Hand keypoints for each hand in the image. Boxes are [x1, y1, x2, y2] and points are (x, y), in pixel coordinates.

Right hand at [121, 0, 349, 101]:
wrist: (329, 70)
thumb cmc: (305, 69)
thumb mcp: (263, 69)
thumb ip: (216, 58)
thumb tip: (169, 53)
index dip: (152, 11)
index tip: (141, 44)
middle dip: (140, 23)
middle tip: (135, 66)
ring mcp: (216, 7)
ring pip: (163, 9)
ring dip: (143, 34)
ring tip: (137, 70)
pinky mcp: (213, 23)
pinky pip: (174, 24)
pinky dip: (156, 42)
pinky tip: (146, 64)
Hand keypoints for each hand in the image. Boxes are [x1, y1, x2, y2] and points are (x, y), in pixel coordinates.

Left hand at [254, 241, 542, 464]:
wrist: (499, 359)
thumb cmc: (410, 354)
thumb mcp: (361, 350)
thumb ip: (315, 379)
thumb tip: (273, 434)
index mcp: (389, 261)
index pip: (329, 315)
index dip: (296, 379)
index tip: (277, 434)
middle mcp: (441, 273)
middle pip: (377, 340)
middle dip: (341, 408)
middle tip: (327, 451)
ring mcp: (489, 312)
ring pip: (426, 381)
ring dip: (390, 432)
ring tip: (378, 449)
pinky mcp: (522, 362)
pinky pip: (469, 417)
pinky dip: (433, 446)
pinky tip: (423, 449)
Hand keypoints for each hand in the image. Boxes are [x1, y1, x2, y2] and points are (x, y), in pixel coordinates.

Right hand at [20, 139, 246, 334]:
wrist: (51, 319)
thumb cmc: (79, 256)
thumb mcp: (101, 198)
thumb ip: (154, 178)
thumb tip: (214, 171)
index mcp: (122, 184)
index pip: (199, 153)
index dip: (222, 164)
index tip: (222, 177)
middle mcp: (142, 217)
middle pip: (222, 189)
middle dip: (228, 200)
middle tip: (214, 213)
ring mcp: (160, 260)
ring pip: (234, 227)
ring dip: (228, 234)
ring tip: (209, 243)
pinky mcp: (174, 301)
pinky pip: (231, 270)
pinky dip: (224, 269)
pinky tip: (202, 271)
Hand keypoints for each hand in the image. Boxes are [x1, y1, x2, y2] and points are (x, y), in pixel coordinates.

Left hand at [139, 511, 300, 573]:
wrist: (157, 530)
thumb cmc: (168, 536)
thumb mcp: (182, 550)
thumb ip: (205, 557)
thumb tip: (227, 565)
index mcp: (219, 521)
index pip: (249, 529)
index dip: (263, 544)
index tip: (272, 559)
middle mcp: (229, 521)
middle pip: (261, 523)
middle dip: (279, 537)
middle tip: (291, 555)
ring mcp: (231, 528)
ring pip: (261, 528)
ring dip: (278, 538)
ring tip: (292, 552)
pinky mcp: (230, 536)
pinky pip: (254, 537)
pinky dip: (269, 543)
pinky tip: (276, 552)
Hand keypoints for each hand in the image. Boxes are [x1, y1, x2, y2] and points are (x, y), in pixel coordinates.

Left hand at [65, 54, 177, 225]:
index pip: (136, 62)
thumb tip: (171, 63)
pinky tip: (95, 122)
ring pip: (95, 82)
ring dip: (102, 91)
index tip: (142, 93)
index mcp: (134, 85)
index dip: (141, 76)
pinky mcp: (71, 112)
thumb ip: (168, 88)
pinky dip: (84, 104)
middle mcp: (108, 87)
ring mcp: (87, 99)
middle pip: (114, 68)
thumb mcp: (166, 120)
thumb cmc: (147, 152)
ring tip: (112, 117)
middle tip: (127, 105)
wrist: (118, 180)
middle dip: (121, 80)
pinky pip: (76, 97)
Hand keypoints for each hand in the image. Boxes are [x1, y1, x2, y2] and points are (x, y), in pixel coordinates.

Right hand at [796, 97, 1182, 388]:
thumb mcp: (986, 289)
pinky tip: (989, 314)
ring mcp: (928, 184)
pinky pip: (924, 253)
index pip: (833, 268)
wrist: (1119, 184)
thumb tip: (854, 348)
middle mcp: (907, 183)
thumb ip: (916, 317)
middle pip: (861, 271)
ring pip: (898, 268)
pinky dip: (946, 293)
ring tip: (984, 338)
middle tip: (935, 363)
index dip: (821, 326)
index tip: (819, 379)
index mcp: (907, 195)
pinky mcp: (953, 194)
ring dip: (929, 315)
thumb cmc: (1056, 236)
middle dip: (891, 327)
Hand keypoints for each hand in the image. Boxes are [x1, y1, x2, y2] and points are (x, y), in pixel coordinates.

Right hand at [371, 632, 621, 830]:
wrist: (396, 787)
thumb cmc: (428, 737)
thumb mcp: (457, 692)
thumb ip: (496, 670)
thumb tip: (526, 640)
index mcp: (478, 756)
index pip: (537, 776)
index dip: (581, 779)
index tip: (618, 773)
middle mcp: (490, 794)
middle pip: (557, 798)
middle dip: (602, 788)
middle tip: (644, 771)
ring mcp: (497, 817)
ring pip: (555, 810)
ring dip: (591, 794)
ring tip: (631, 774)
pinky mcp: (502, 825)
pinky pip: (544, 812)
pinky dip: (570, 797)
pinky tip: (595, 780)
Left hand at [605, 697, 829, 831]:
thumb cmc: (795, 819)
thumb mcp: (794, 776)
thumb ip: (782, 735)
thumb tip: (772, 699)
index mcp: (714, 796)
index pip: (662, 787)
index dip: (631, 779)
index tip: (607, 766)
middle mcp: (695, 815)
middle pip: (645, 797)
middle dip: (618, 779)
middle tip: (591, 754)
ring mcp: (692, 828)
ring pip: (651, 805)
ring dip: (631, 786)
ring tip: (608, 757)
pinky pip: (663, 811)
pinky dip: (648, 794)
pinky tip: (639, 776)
_ _ _ _ _
Problem description
Only the lines that hold the word "Right" are wanted; each should be pulled from the records.

Written response
Right hand at [121, 0, 349, 101]:
Right hand at [20, 139, 246, 334]:
Right hand at [796, 97, 1182, 388]:
Right hand at [371, 632, 621, 830]:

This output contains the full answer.